February 29, 2024

The country’s largest companies dodged more than $276 billion in federal corporate income taxes from 2018 to 2022, a new report from the nonprofit Institute on Taxation and Economic Policy finds. Via HuffPost:

The report looks at corporate income taxes paid by 342 of the country’s largest companies from 2018 to 2022, the latest year for which companies have reported their earnings. All of them were profitable during that time period. Yet most of them used loopholes and special tax breaks to pay an effective income tax rate well below 21%, the minimum required rate. One hundred and nine found a way to pay zero federal income taxes in at least one year out of the five.

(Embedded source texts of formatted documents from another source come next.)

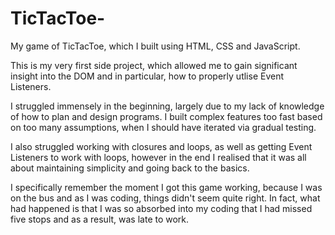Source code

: # TicTacToe-
My game of TicTacToe, which I built using HTML, CSS and JavaScript. 

This is my very first side project, which allowed me to gain significant insight into the DOM and in particular, how to properly utlise Event Listeners. 

I struggled immensely in the beginning, largely due to my lack of knowledge of how to plan and design programs. I built complex features too fast based on too many assumptions, when I should have iterated via gradual testing. 

I also struggled working with closures and loops, as well as getting Event Listeners to work with loops, however in the end I realised that it was all about maintaining simplicity and going back to the basics. 

I specifically remember the moment I got this game working, because I was on the bus and as I was coding, things didn't seem quite right. In fact, what had happened is that I was so absorbed into my coding that I had missed five stops and as a result, was late to work.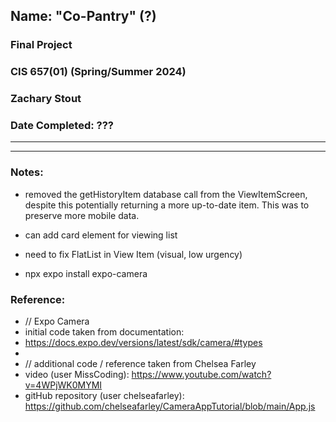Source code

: ## Name: "Co-Pantry" (?)

### Final Project
### CIS 657(01) (Spring/Summer 2024)
### Zachary Stout
### Date Completed: ???


---------------------------------------------------
---------------------------------------------------

### Notes:
- removed the getHistoryItem database call from the ViewItemScreen, despite this potentially returning a more up-to-date item. This was to preserve more mobile data.

- can add card element for viewing list

- need to fix FlatList in View Item (visual, low urgency)

- npx expo install expo-camera

### Reference:
- // Expo Camera
- initial code taken from documentation:
- https://docs.expo.dev/versions/latest/sdk/camera/#types
- 
- // additional code / reference taken from Chelsea Farley
- video (user MissCoding): https://www.youtube.com/watch?v=4WPjWK0MYMI
- gitHub repository (user chelseafarley): https://github.com/chelseafarley/CameraAppTutorial/blob/main/App.js
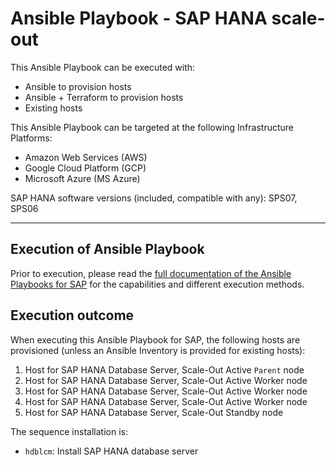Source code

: # Ansible Playbook - SAP HANA scale-out

This Ansible Playbook can be executed with:
- Ansible to provision hosts
- Ansible + Terraform to provision hosts
- Existing hosts

This Ansible Playbook can be targeted at the following Infrastructure Platforms:
- Amazon Web Services (AWS)
- Google Cloud Platform (GCP)
- Microsoft Azure (MS Azure)

SAP HANA software versions (included, compatible with any):
SPS07, SPS06

---

## Execution of Ansible Playbook

Prior to execution, please read the [full documentation of the Ansible Playbooks for SAP](../../docs/README.md) for the capabilities and different execution methods.

## Execution outcome

When executing this Ansible Playbook for SAP, the following hosts are provisioned (unless an Ansible Inventory is provided for existing hosts):
1. Host for SAP HANA Database Server, Scale-Out Active `Parent` node
2. Host for SAP HANA Database Server, Scale-Out Active Worker node
3. Host for SAP HANA Database Server, Scale-Out Active Worker node
4. Host for SAP HANA Database Server, Scale-Out Active Worker node
5. Host for SAP HANA Database Server, Scale-Out Standby node

The sequence installation is:
- `hdblcm`: Install SAP HANA database server
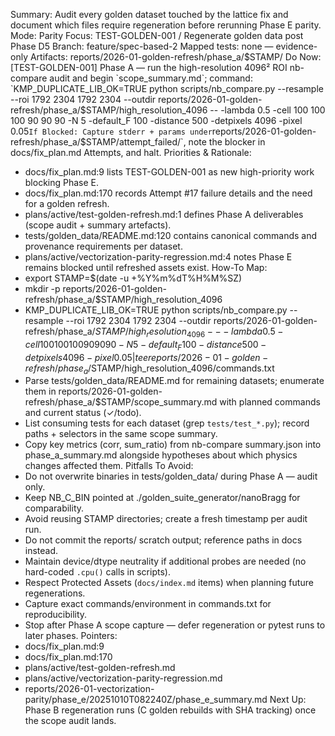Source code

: Summary: Audit every golden dataset touched by the lattice fix and document which files require regeneration before rerunning Phase E parity.
Mode: Parity
Focus: TEST-GOLDEN-001 / Regenerate golden data post Phase D5
Branch: feature/spec-based-2
Mapped tests: none — evidence-only
Artifacts: reports/2026-01-golden-refresh/phase_a/$STAMP/
Do Now: [TEST-GOLDEN-001] Phase A — run the high-resolution 4096² ROI nb-compare audit and begin `scope_summary.md`; command: `KMP_DUPLICATE_LIB_OK=TRUE python scripts/nb_compare.py --resample --roi 1792 2304 1792 2304 --outdir reports/2026-01-golden-refresh/phase_a/$STAMP/high_resolution_4096 -- -lambda 0.5 -cell 100 100 100 90 90 90 -N 5 -default_F 100 -distance 500 -detpixels 4096 -pixel 0.05`
If Blocked: Capture stderr + params under `reports/2026-01-golden-refresh/phase_a/$STAMP/attempt_failed/`, note the blocker in docs/fix_plan.md Attempts, and halt.
Priorities & Rationale:
- docs/fix_plan.md:9 lists TEST-GOLDEN-001 as new high-priority work blocking Phase E.
- docs/fix_plan.md:170 records Attempt #17 failure details and the need for a golden refresh.
- plans/active/test-golden-refresh.md:1 defines Phase A deliverables (scope audit + summary artefacts).
- tests/golden_data/README.md:120 contains canonical commands and provenance requirements per dataset.
- plans/active/vectorization-parity-regression.md:4 notes Phase E remains blocked until refreshed assets exist.
How-To Map:
- export STAMP=$(date -u +%Y%m%dT%H%M%SZ)
- mkdir -p reports/2026-01-golden-refresh/phase_a/$STAMP/high_resolution_4096
- KMP_DUPLICATE_LIB_OK=TRUE python scripts/nb_compare.py --resample --roi 1792 2304 1792 2304 --outdir reports/2026-01-golden-refresh/phase_a/$STAMP/high_resolution_4096 -- -lambda 0.5 -cell 100 100 100 90 90 90 -N 5 -default_F 100 -distance 500 -detpixels 4096 -pixel 0.05 | tee reports/2026-01-golden-refresh/phase_a/$STAMP/high_resolution_4096/commands.txt
- Parse tests/golden_data/README.md for remaining datasets; enumerate them in reports/2026-01-golden-refresh/phase_a/$STAMP/scope_summary.md with planned commands and current status (✓/todo).
- List consuming tests for each dataset (grep `tests/test_*.py`); record paths + selectors in the same scope summary.
- Copy key metrics (corr, sum_ratio) from nb-compare summary.json into phase_a_summary.md alongside hypotheses about which physics changes affected them.
Pitfalls To Avoid:
- Do not overwrite binaries in tests/golden_data/ during Phase A — audit only.
- Keep NB_C_BIN pointed at ./golden_suite_generator/nanoBragg for comparability.
- Avoid reusing STAMP directories; create a fresh timestamp per audit run.
- Do not commit the reports/ scratch output; reference paths in docs instead.
- Maintain device/dtype neutrality if additional probes are needed (no hard-coded `.cpu()` calls in scripts).
- Respect Protected Assets (`docs/index.md` items) when planning future regenerations.
- Capture exact commands/environment in commands.txt for reproducibility.
- Stop after Phase A scope capture — defer regeneration or pytest runs to later phases.
Pointers:
- docs/fix_plan.md:9
- docs/fix_plan.md:170
- plans/active/test-golden-refresh.md
- plans/active/vectorization-parity-regression.md
- reports/2026-01-vectorization-parity/phase_e/20251010T082240Z/phase_e_summary.md
Next Up: Phase B regeneration runs (C golden rebuilds with SHA tracking) once the scope audit lands.
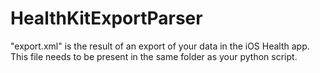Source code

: # HealthKitExportParser

"export.xml" is the result of an export of your data in the iOS Health app.
This file needs to be present in the same folder as your python script.
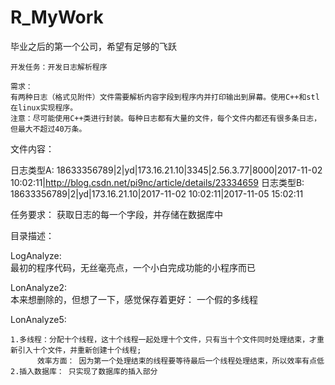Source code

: 		

# R_MyWork
毕业之后的第一个公司，希望有足够的飞跃

    开发任务：开发日志解析程序

    需求：     
	有两种日志（格式见附件）文件需要解析内容字段到程序内并打印输出到屏幕。使用C++和stl在linux实现程序。
	注意：尽可能使用C++类进行封装。每种日志都有大量的文件，每个文件内都还有很多条日志，但最大不超过40万条。

文件内容：

日志类型A:
18633356789|2|yd|173.16.21.10|3345|2.56.3.77|8000|2017-11-02 10:02:11|http://blog.csdn.net/pi9nc/article/details/23334659
日志类型B:
18633356789|2|yd|173.16.21.10|2017-11-02 10:02:11|2017-11-05 15:02:11


任务要求： 
	获取日志的每一个字段，并存储在数据库中


目录描述：	

LogAnalyze:  
	最初的程序代码，无丝毫亮点，一个小白完成功能的小程序而已

LonAnalyze2:  
	本来想删除的，但想了一下，感觉保存着更好： 一个假的多线程

LonAnalyze5: 	
	
	1.多线程：分配十个线程，这十个线程一起处理十个文件，只有当十个文件同时处理结束，才重新引入十个文件，并重新创建十个线程; 
		  效率方面： 因为第一个处理结束的线程要等待最后一个线程处理结束，所以效率有点低
	2.插入数据库： 只实现了数据库的插入部分

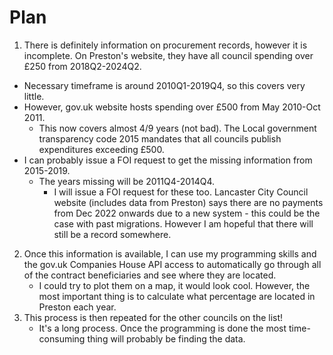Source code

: # Plan
1. There is definitely information on procurement records, however it is incomplete.
On Preston's website, they have all council spending over £250 from 2018Q2-2024Q2.
- Necessary timeframe is around 2010Q1-2019Q4, so this covers very little.
- However, gov.uk website hosts spending over £500 from May 2010-Oct 2011.
	- This now covers almost 4/9 years (not bad).
The Local government transparency code 2015 mandates that all councils publish expenditures exceeding £500.
- I can probably issue a FOI request to get the missing information from 2015-2019.
	- The years missing will be 2011Q4-2014Q4.
		- I will issue a FOI request for these too.
Lancaster City Council website (includes data from Preston) says there are no payments from Dec 2022 onwards due to a new system - this could be the case with past migrations. However I am hopeful that there will still be a record somewhere.
2. Once this information is available, I can use my programming skills and the gov.uk Companies House API access to automatically go through all of the contract beneficiaries and see where they are located.
	- I could try to plot them on a map, it would look cool. However, the most important thing is to calculate what percentage are located in Preston each year.
3. This process is then repeated for the other councils on the list!
	- It's a long process. Once the programming is done the most time-consuming thing will probably be finding the data.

Those same 109 corporations scored $14.34 billion in federal tax rebates over the five year period.

Matt Gardner, the lead author and an ITEP senior fellow, said the findings demonstrate that the 21% corporate tax rate is “a fiction,” particularly for huge multinationals.

Giants like AT&T, Bank of America, Citigroup, Duke Energy, FedEx, General Motors, Molson Coors, Netflix and T-Mobile enjoyed an effective rate of less than 5%. The industries paying the smallest overall tax rates were (of course) utilities, fossil fuel companies, car makers, and telecom companies.

The average federal income tax rate they paid was 14.1%.